PROBLEM DESCRIPTION:
Quote every line of the data below as it stands, omitting pictures.

DATA IN THIS EXERCISE:
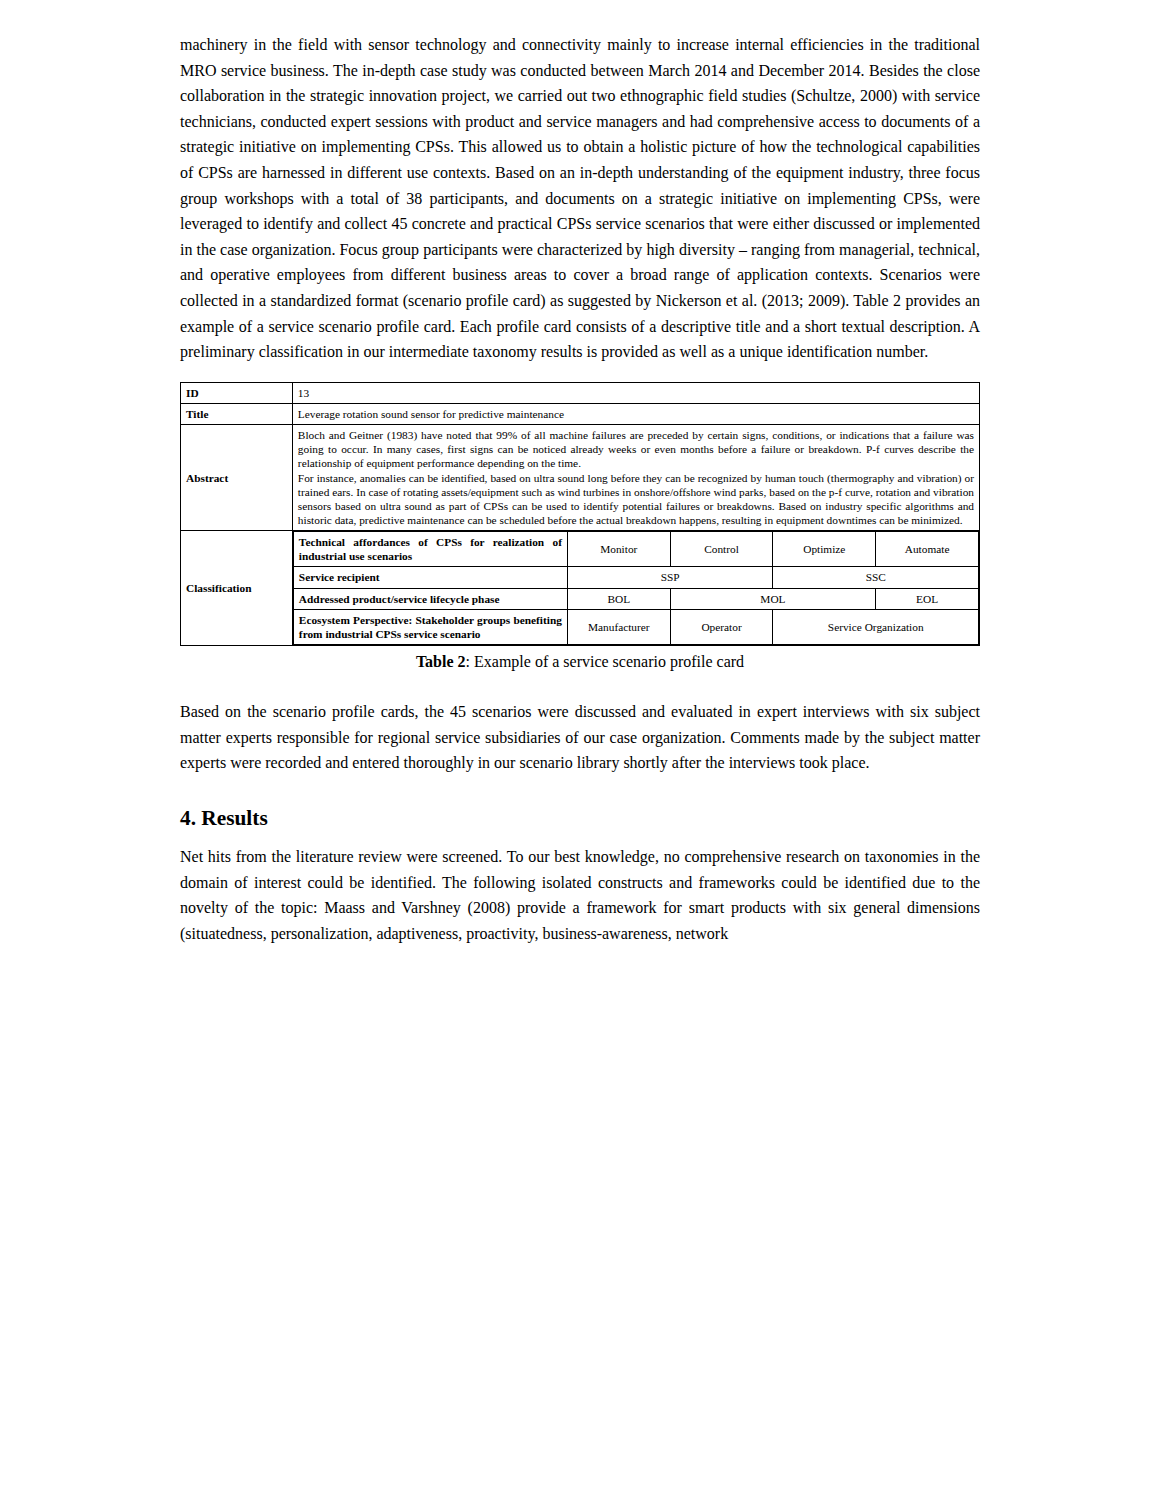machinery in the field with sensor technology and connectivity mainly to increase internal efficiencies in the traditional MRO service business. The in-depth case study was conducted between March 2014 and December 2014. Besides the close collaboration in the strategic innovation project, we carried out two ethnographic field studies (Schultze, 2000) with service technicians, conducted expert sessions with product and service managers and had comprehensive access to documents of a strategic initiative on implementing CPSs. This allowed us to obtain a holistic picture of how the technological capabilities of CPSs are harnessed in different use contexts. Based on an in-depth understanding of the equipment industry, three focus group workshops with a total of 38 participants, and documents on a strategic initiative on implementing CPSs, were leveraged to identify and collect 45 concrete and practical CPSs service scenarios that were either discussed or implemented in the case organization. Focus group participants were characterized by high diversity – ranging from managerial, technical, and operative employees from different business areas to cover a broad range of application contexts. Scenarios were collected in a standardized format (scenario profile card) as suggested by Nickerson et al. (2013; 2009). Table 2 provides an example of a service scenario profile card. Each profile card consists of a descriptive title and a short textual description. A preliminary classification in our intermediate taxonomy results is provided as well as a unique identification number.
| ID | 13 |
| Title | Leverage rotation sound sensor for predictive maintenance |
| Abstract | Bloch and Geitner (1983) have noted that 99% of all machine failures are preceded by certain signs, conditions, or indications that a failure was going to occur. In many cases, first signs can be noticed already weeks or even months before a failure or breakdown. P-f curves describe the relationship of equipment performance depending on the time. For instance, anomalies can be identified, based on ultra sound long before they can be recognized by human touch (thermography and vibration) or trained ears. In case of rotating assets/equipment such as wind turbines in onshore/offshore wind parks, based on the p-f curve, rotation and vibration sensors based on ultra sound as part of CPSs can be used to identify potential failures or breakdowns. Based on industry specific algorithms and historic data, predictive maintenance can be scheduled before the actual breakdown happens, resulting in equipment downtimes can be minimized. |
| Classification | / Technical affordances of CPSs for realization of industrial use scenarios / Monitor / Control / Optimize / Automate / / Service recipient / SSP / SSC / / Addressed product/service lifecycle phase / BOL / MOL / EOL / / Ecosystem Perspective: Stakeholder groups benefiting from industrial CPSs service scenario / Manufacturer / Operator / Service Organization / |
Table 2: Example of a service scenario profile card
Based on the scenario profile cards, the 45 scenarios were discussed and evaluated in expert interviews with six subject matter experts responsible for regional service subsidiaries of our case organization. Comments made by the subject matter experts were recorded and entered thoroughly in our scenario library shortly after the interviews took place.
4. Results
Net hits from the literature review were screened. To our best knowledge, no comprehensive research on taxonomies in the domain of interest could be identified. The following isolated constructs and frameworks could be identified due to the novelty of the topic: Maass and Varshney (2008) provide a framework for smart products with six general dimensions (situatedness, personalization, adaptiveness, proactivity, business-awareness, network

TASK RESULT:
machinery in the field with sensor technology and connectivity mainly to increase internal efficiencies in the traditional MRO service business. The in-depth case study was conducted between March 2014 and December 2014. Besides the close collaboration in the strategic innovation project, we carried out two ethnographic field studies (Schultze, 2000) with service technicians, conducted expert sessions with product and service managers and had comprehensive access to documents of a strategic initiative on implementing CPSs. This allowed us to obtain a holistic picture of how the technological capabilities of CPSs are harnessed in different use contexts. Based on an in-depth understanding of the equipment industry, three focus group workshops with a total of 38 participants, and documents on a strategic initiative on implementing CPSs, were leveraged to identify and collect 45 concrete and practical CPSs service scenarios that were either discussed or implemented in the case organization. Focus group participants were characterized by high diversity – ranging from managerial, technical, and operative employees from different business areas to cover a broad range of application contexts. Scenarios were collected in a standardized format (scenario profile card) as suggested by Nickerson et al. (2013; 2009). Table 2 provides an example of a service scenario profile card. Each profile card consists of a descriptive title and a short textual description. A preliminary classification in our intermediate taxonomy results is provided as well as a unique identification number.
| ID | 13 |
| Title | Leverage rotation sound sensor for predictive maintenance |
| Abstract | Bloch and Geitner (1983) have noted that 99% of all machine failures are preceded by certain signs, conditions, or indications that a failure was going to occur. In many cases, first signs can be noticed already weeks or even months before a failure or breakdown. P-f curves describe the relationship of equipment performance depending on the time. For instance, anomalies can be identified, based on ultra sound long before they can be recognized by human touch (thermography and vibration) or trained ears. In case of rotating assets/equipment such as wind turbines in onshore/offshore wind parks, based on the p-f curve, rotation and vibration sensors based on ultra sound as part of CPSs can be used to identify potential failures or breakdowns. Based on industry specific algorithms and historic data, predictive maintenance can be scheduled before the actual breakdown happens, resulting in equipment downtimes can be minimized. |
| Classification | / Technical affordances of CPSs for realization of industrial use scenarios / Monitor / Control / Optimize / Automate / / Service recipient / SSP / SSC / / Addressed product/service lifecycle phase / BOL / MOL / EOL / / Ecosystem Perspective: Stakeholder groups benefiting from industrial CPSs service scenario / Manufacturer / Operator / Service Organization / |
Table 2: Example of a service scenario profile card
Based on the scenario profile cards, the 45 scenarios were discussed and evaluated in expert interviews with six subject matter experts responsible for regional service subsidiaries of our case organization. Comments made by the subject matter experts were recorded and entered thoroughly in our scenario library shortly after the interviews took place.
4. Results
Net hits from the literature review were screened. To our best knowledge, no comprehensive research on taxonomies in the domain of interest could be identified. The following isolated constructs and frameworks could be identified due to the novelty of the topic: Maass and Varshney (2008) provide a framework for smart products with six general dimensions (situatedness, personalization, adaptiveness, proactivity, business-awareness, network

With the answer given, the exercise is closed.